Reproduce the following lines word for word, keeping each one on its own line.

**Information supplied:**
******
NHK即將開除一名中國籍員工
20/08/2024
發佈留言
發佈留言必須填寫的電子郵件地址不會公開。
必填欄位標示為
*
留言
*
******
**Finished exercise:**
NHK即將開除一名中國籍員工
20/08/2024
發佈留言
發佈留言必須填寫的電子郵件地址不會公開。
必填欄位標示為
*
留言
*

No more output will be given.